A L'Avana le cose succedono per caso ma succedono con
sicurezza. È uno strano paradosso ma corrisponde alla realtà. Me lo enunciò
anni fa un cubano con il proposito di sorprendermi e non ci riuscì, ma poi nel
tempo gli ho dato ragione. Agli appuntamenti le persone non vengono, oppure lo
fanno con giorni di ritardo, o inventano cazzate, o muoiono, però finisce che
poi le ribecchi con una sicurezza che in termini statistici sfiora il 100%.
Serve solo pazienza, giornate che seguano la rivoluzione di Giove, altro da
fare. Un mondo minuscolo che segue regole diverse dalle nostre ma che
funzionano.
Questo per raccontare che mesi fa stavo in un'assurda trafila per
immatricolare il motore della moto e, tra i duecento giri che mi hanno
obbligato a fare, c'era pure una capatina in un'officina di 10 de octubre. Per
cosa? Boh. Firmare fogli. Controfirmarli. Sto lì mentre fuori piove e attendo
che il capo-officina venga a mettere firme, appunto. Arriva. È un negro di una
sessantina d'anni. Distinto. La solita domanda: "Italiano?". La
solita risposta colpevole: "Sì". "Mia figlia sta con un
italiano...". Affermazione insidiosa. Potrebbe essere un matrimonio
esemplare ma anche il preambolo ad un racconto di riduzione in schiavitù nel
casertano. Prendo tempo. "Conosci Opera?". Mi disorienta.

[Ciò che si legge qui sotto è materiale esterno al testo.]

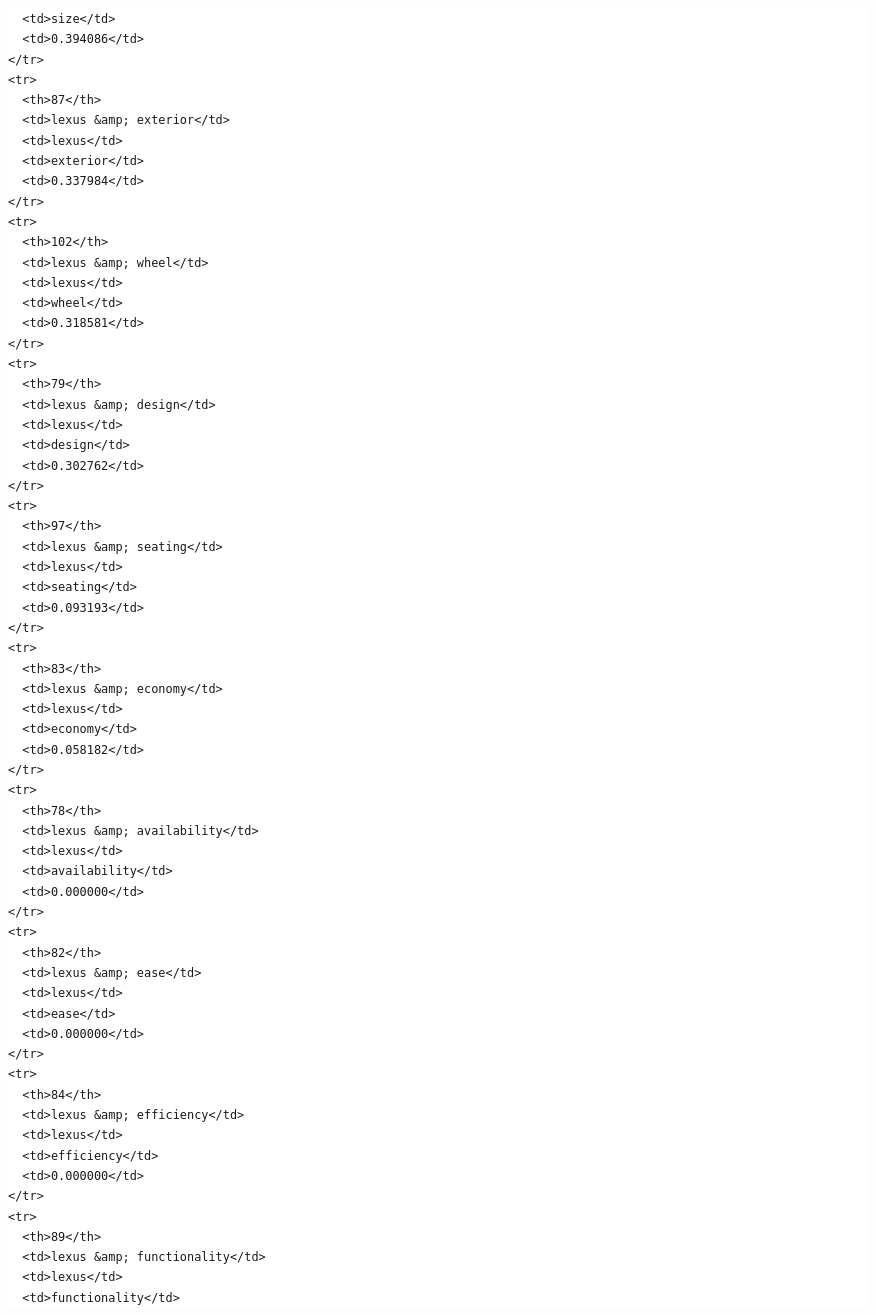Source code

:       <td>size</td>
      <td>0.394086</td>
    </tr>
    <tr>
      <th>87</th>
      <td>lexus &amp; exterior</td>
      <td>lexus</td>
      <td>exterior</td>
      <td>0.337984</td>
    </tr>
    <tr>
      <th>102</th>
      <td>lexus &amp; wheel</td>
      <td>lexus</td>
      <td>wheel</td>
      <td>0.318581</td>
    </tr>
    <tr>
      <th>79</th>
      <td>lexus &amp; design</td>
      <td>lexus</td>
      <td>design</td>
      <td>0.302762</td>
    </tr>
    <tr>
      <th>97</th>
      <td>lexus &amp; seating</td>
      <td>lexus</td>
      <td>seating</td>
      <td>0.093193</td>
    </tr>
    <tr>
      <th>83</th>
      <td>lexus &amp; economy</td>
      <td>lexus</td>
      <td>economy</td>
      <td>0.058182</td>
    </tr>
    <tr>
      <th>78</th>
      <td>lexus &amp; availability</td>
      <td>lexus</td>
      <td>availability</td>
      <td>0.000000</td>
    </tr>
    <tr>
      <th>82</th>
      <td>lexus &amp; ease</td>
      <td>lexus</td>
      <td>ease</td>
      <td>0.000000</td>
    </tr>
    <tr>
      <th>84</th>
      <td>lexus &amp; efficiency</td>
      <td>lexus</td>
      <td>efficiency</td>
      <td>0.000000</td>
    </tr>
    <tr>
      <th>89</th>
      <td>lexus &amp; functionality</td>
      <td>lexus</td>
      <td>functionality</td>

"Pavarotti? Caruso? 'Sta gente qui?" - "No, il ristorante,
Opera..." - "No, non lo conosco...". Faccia contrariata del
tipo. "È il ristorante di mio genero, l'ha appena aperto... Ci deve
andare...". Rifletto. La sua firma è importante. Decido di recitare la
parte del buon italiano. "Interessante... Ci vado volentieri... Dove si
trova?" - "In Vedado... Questo è l'indirizzo... Stasera io sono
lì..." - "Ah, ok, ho capito dov'è... Mi sa proprio che stasera ci
faccio un salto...". Il tipo mette la firma soddisfatto. Sugli ultimi
svolazzi penso: "Col cazzo che ci vengo...", ma continuo a sorridere
come il primo Salvo Randone.
Mesi dopo. Tre giorni fa. Un'amica ha in serbo una
sorpresa. Ti porto in un posto pazzesco. Dove? Ma no, fidati, è un posto che ti
piacerà. Li conosco tutti, dimmi come si chiama. Alessà, non rompere il cazzo,
ti ho detto che è una sorpresa! Ovviamente mi porta ad Opera. Una bella villa
del basso Vedado. Bei tavoli all'aperto e atmosfera che mi piace. C'è poca
gente ma in lontananza noto un negro seduto vicino alla cassa. Tutto torna. È
quel negro. Forse mi riconosce, non lo so. Io edifico un ideale muro di
travertino tra il mio sguardo e quella direzione. In cambio il padrone, un
italiano di una regione indecifrabile, è simpatico. Tira fuori un menu
incredibile. Parto con un polpo stupendo e poi con ravioli alla zucca mai
mangiati così buoni a Cuba. Coppe di vino bianco e prezzi onestissimi. Un dolce
strepitoso e poi tragos de rum. Un posto davvero bello. La mia solita diffidenza
che si scioglie come il cubetto di ghiaccio che ho nel bicchiere. Sarà stata
anche la bellezza delle chiacchiere di quella sera. Quelle che non tiri per i
capelli ma vengono fuori così, come soffi benigni di vento; sarà stata questa
stagione di piogge fenomenali che diventano sterzate a gomito verso un sole
rovente senza avvisare; sarà che Opera è un nome che lego a mio fratello e già
per questo mi ricorda casa; sarà che tutto torna e non si può mancare agli
appuntamenti dati a L'Avana. Prima o poi si chiude il cerchio. Sarà tutto
questo ma prima di ogni altra cosa la bontà di quello che ho mangiato e la
dolcezza del posto che mi fanno consigliare Opera. Fateci un salto e pensatemi.
Finirete col dire: "'Sto Alessandro, alla fine, non dice sempre e solo cazzate...",
e a me va bene così. Ah, l'indirizzo non l'ho preso e non me lo ricordo. Ci so
arrivare ma non vi risolve niente. Informatevi, io la dritta ve l'ho data.